Angesichts der Lehrerfront keimt leichter Verdacht auf: Denn alles, was nach Evaluierung der Schule riecht, wird immer schon rundweg abgelehnt. Das begann vor rund zwölf Jahren mit den "Feedback-Bögen" von Schülern für Lehrer, die sich der damalige Wiener Stadtschulratspräsident Kurt Scholz wünschte. Es gab einen Riesenwirbel - und Scholz erntete lebenslanges Misstrauen der Pädagogenzunft.

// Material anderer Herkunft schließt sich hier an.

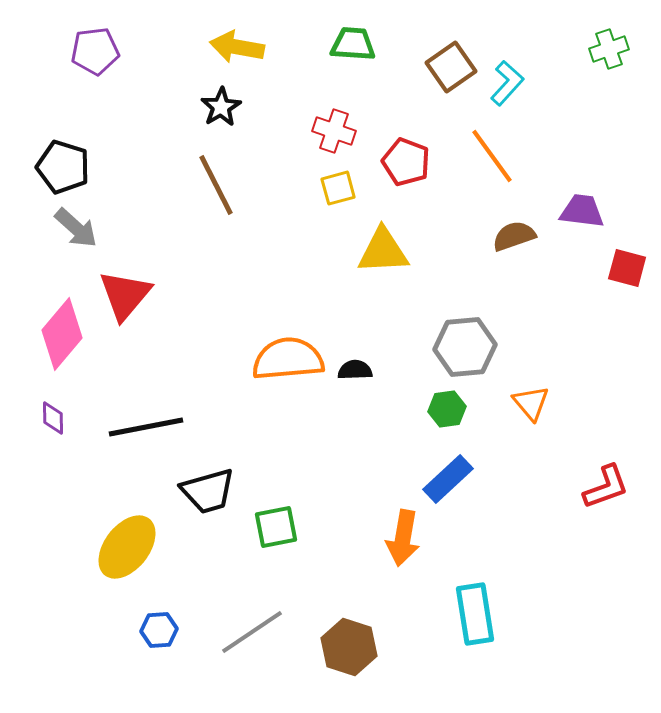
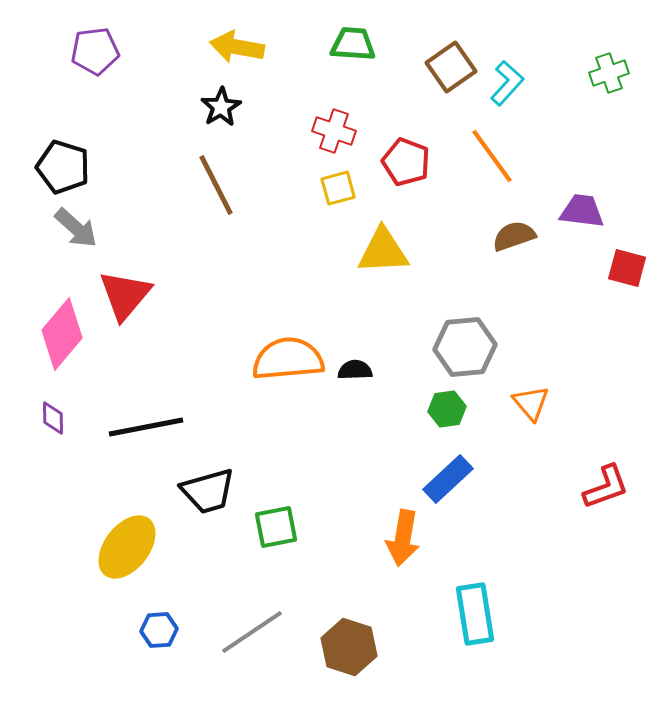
green cross: moved 24 px down
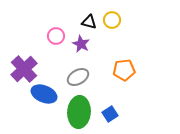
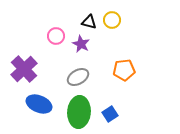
blue ellipse: moved 5 px left, 10 px down
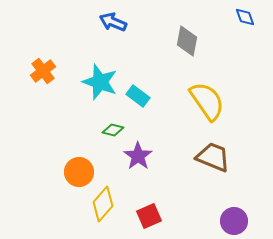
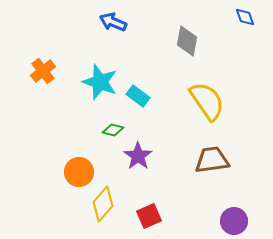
brown trapezoid: moved 1 px left, 3 px down; rotated 30 degrees counterclockwise
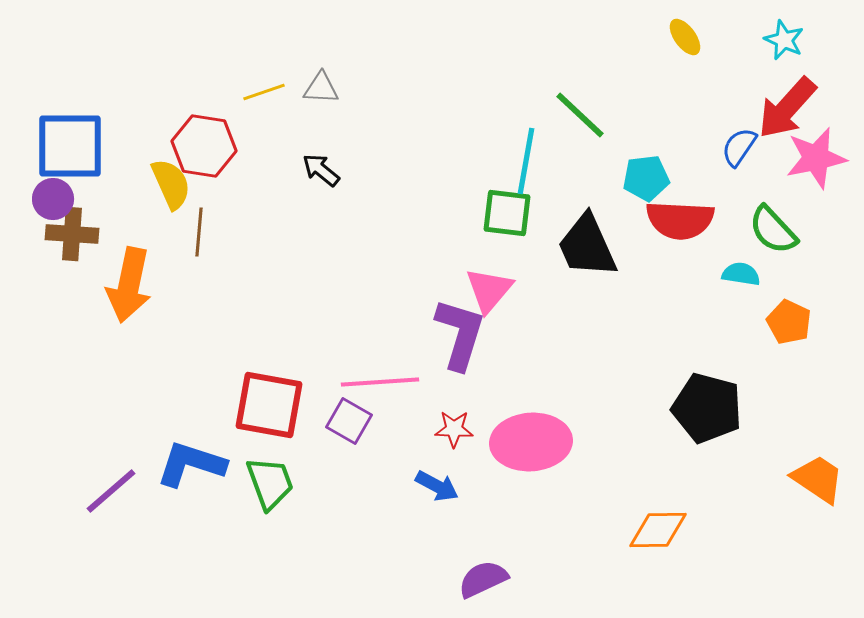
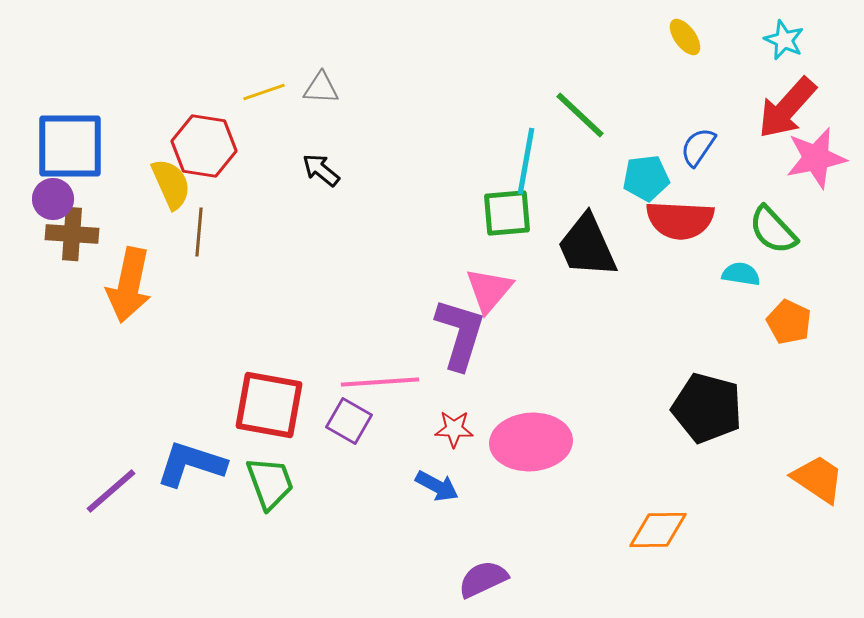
blue semicircle: moved 41 px left
green square: rotated 12 degrees counterclockwise
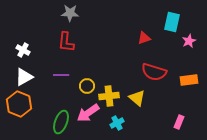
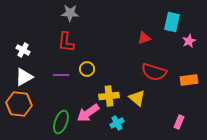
yellow circle: moved 17 px up
orange hexagon: rotated 15 degrees counterclockwise
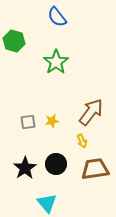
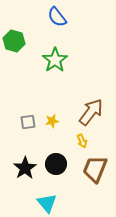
green star: moved 1 px left, 2 px up
brown trapezoid: rotated 60 degrees counterclockwise
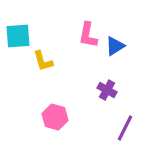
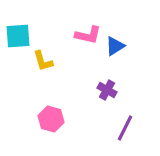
pink L-shape: rotated 88 degrees counterclockwise
pink hexagon: moved 4 px left, 2 px down
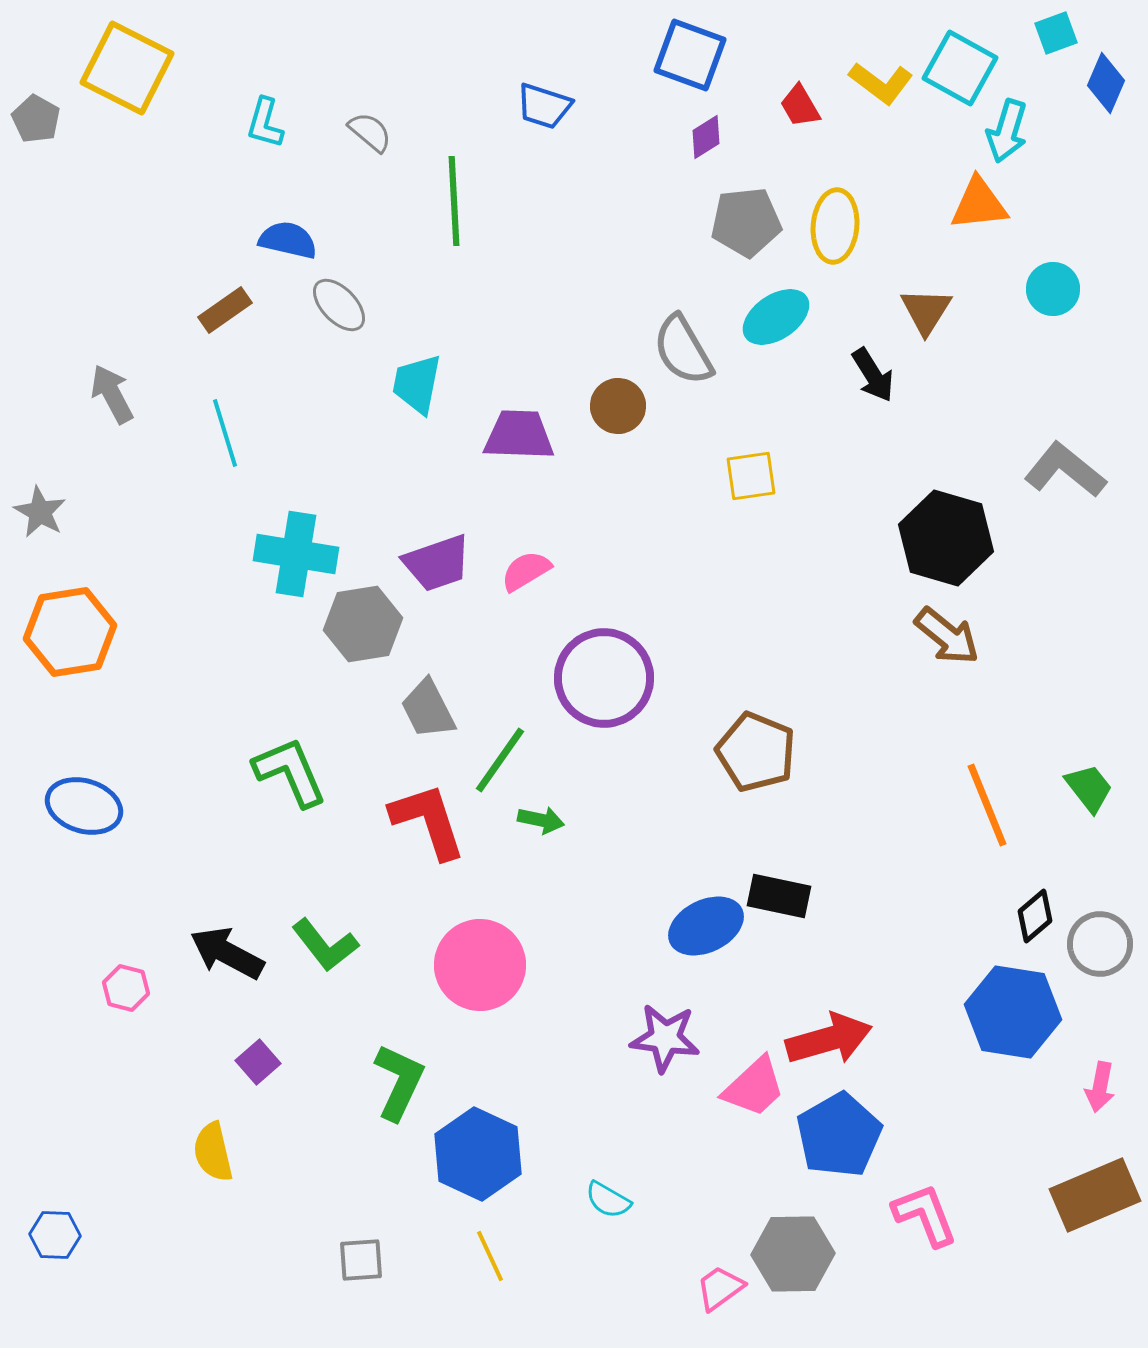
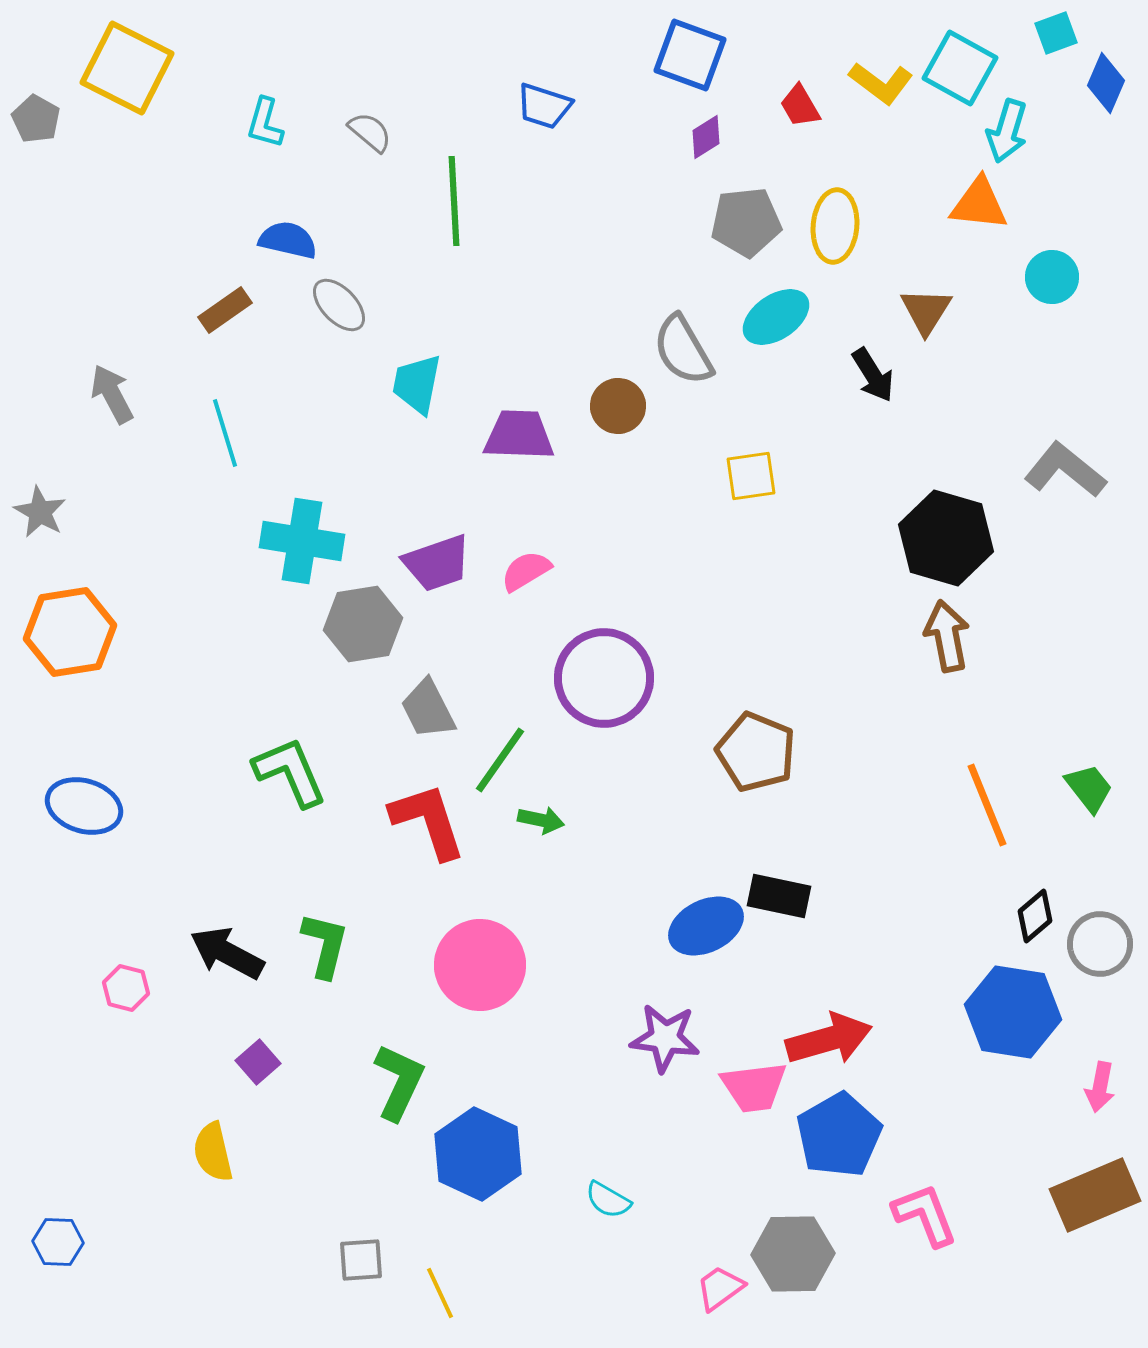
orange triangle at (979, 204): rotated 12 degrees clockwise
cyan circle at (1053, 289): moved 1 px left, 12 px up
cyan cross at (296, 554): moved 6 px right, 13 px up
brown arrow at (947, 636): rotated 140 degrees counterclockwise
green L-shape at (325, 945): rotated 128 degrees counterclockwise
pink trapezoid at (754, 1087): rotated 36 degrees clockwise
blue hexagon at (55, 1235): moved 3 px right, 7 px down
yellow line at (490, 1256): moved 50 px left, 37 px down
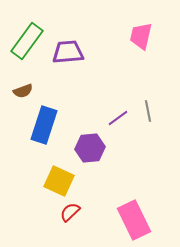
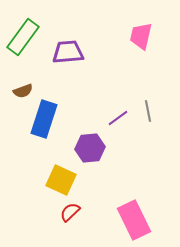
green rectangle: moved 4 px left, 4 px up
blue rectangle: moved 6 px up
yellow square: moved 2 px right, 1 px up
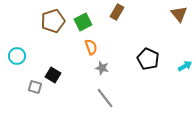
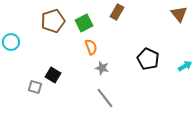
green square: moved 1 px right, 1 px down
cyan circle: moved 6 px left, 14 px up
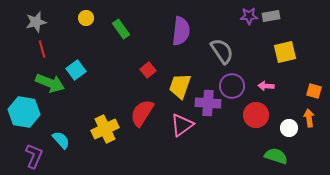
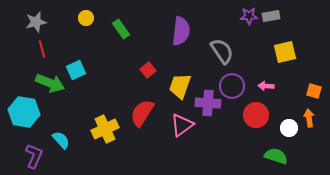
cyan square: rotated 12 degrees clockwise
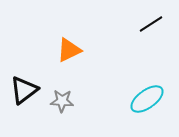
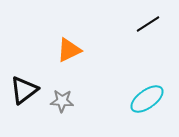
black line: moved 3 px left
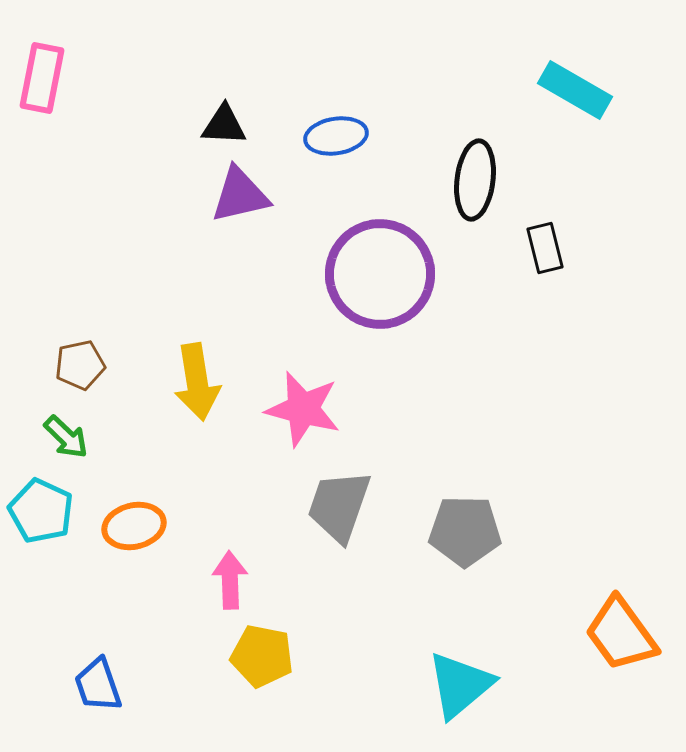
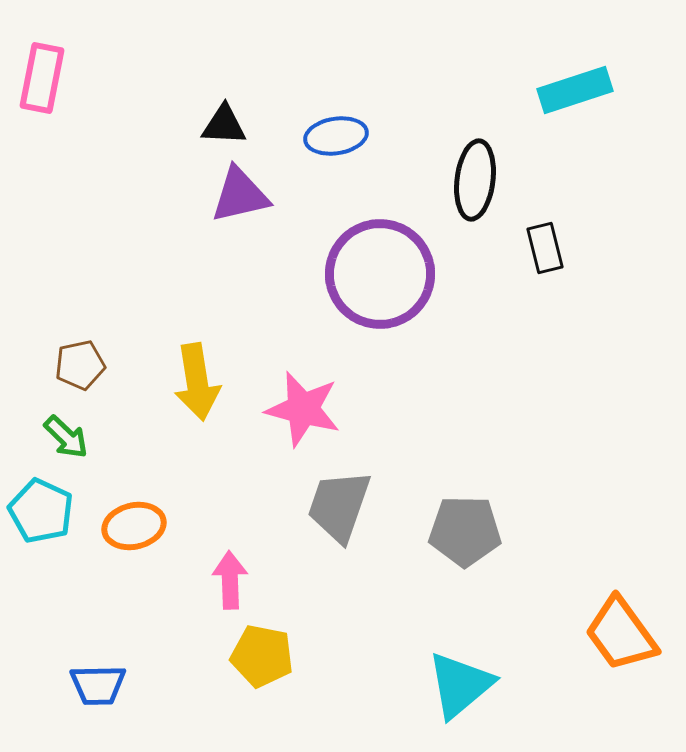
cyan rectangle: rotated 48 degrees counterclockwise
blue trapezoid: rotated 72 degrees counterclockwise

Auf der Habenseite einer Zentralmatura stehen jedoch viele positive Wirkungen: Endlich gäbe es mehr Vergleichbarkeit der Schulen untereinander. Wenn, wie in der letzten TIMSS-Studie (Mathematikkenntnisse von Zehnjährigen in den OECD-Ländern), zwischen dem besten Land und dem mittelprächtigen Österreich 103 Punkte, aber zwischen der besten und der schlechtesten heimischen Schule 180 Punkte liegen, dann stimmt etwas nicht mehr mit unserem System. Und weil besonders in städtischen Ballungszentren der Eindruck vorherrscht, dass den Schülern die AHS-Matura zum Teil ohnehin "nachgeschmissen" wird, ist dieser Bildungsabschluss mittlerweile insgesamt entwertet.

Es schadet auch nicht, wenn bei den Pädagogen genauer hingeschaut wird. Jetzt ist es einfach Pech, wenn ein Schüler einzelne Nieten gezogen hat. Bei einer Zentralmatura kann das den 18-Jährigen aber durchaus auf den Kopf fallen - und ihren Lehrern. Da werden Direktoren dann genauer hinschauen und die Kollegen nachschulen, vielleicht sogar aus dem Verkehr ziehen oder zumindest darauf achten müssen, dass die (meist ohnehin schulbekannten) weniger erfolgreichen Pädagogen einer Klasse wenigstens nicht die vollen acht Jahre zugeteilt werden.
Der beste Effekt einer Zentralmatura: Lehrer werden zu Lernverbündeten ihrer Schüler, weil es gemeinsam ein externes Ziel zu erreichen gilt. Natürlich gibt es sie schon jetzt: die beliebten Lehrer, die Autorität haben, die fördern und fordern - und das trotz deutlich schwieriger gewordener Rahmenbedingungen. Der Beruf ist trotz langer Ferien kein Honigschlecken, nur die Besten und Talentiertesten sollten ihn wählen. Es braucht positive Vorbilder. Fein, dass idealistische Pädagogen derzeit im Film Hochkonjunktur haben, siehe das französische Stück "Die Klasse". Motivierte Lehrer sind der Schlüssel zum Bildungserfolg. Noten sind Schall und Rauch -noch.